(Saved entries)
********************

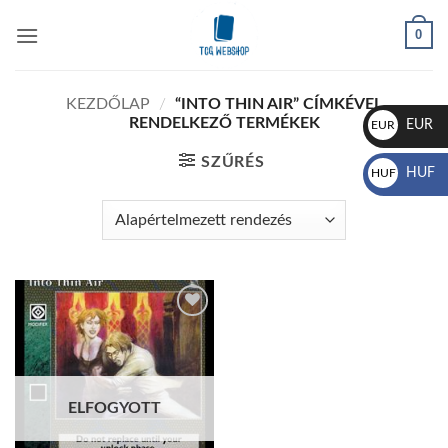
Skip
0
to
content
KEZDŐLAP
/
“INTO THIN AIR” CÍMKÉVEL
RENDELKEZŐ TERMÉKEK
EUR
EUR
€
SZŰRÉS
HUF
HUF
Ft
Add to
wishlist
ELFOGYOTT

********************

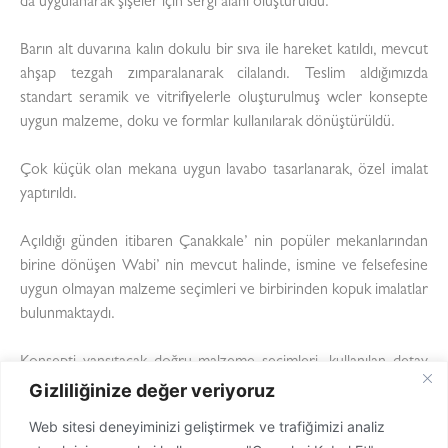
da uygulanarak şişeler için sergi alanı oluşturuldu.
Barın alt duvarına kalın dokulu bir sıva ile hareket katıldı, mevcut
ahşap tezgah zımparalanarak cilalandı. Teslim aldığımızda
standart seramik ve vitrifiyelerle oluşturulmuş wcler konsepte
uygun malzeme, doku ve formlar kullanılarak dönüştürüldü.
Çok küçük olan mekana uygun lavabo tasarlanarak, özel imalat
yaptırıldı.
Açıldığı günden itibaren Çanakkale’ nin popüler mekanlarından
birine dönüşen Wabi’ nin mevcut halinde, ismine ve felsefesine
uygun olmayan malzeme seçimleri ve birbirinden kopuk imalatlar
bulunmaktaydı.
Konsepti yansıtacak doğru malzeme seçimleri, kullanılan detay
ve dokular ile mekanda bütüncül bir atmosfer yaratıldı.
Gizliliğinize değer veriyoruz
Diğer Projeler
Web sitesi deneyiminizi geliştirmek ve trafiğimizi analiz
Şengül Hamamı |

********************

**WHAT YOU HAVE TO DO**
Please give back, exactly as it stands above, the stretch from the line with "Gizliliğinize değer veriyoruz" through the line with "Şengül Hamamı |", and no line outside it.

**EXERCISE SOLUTION**
Gizliliğinize değer veriyoruz
Diğer Projeler
Web sitesi deneyiminizi geliştirmek ve trafiğimizi analiz
Şengül Hamamı |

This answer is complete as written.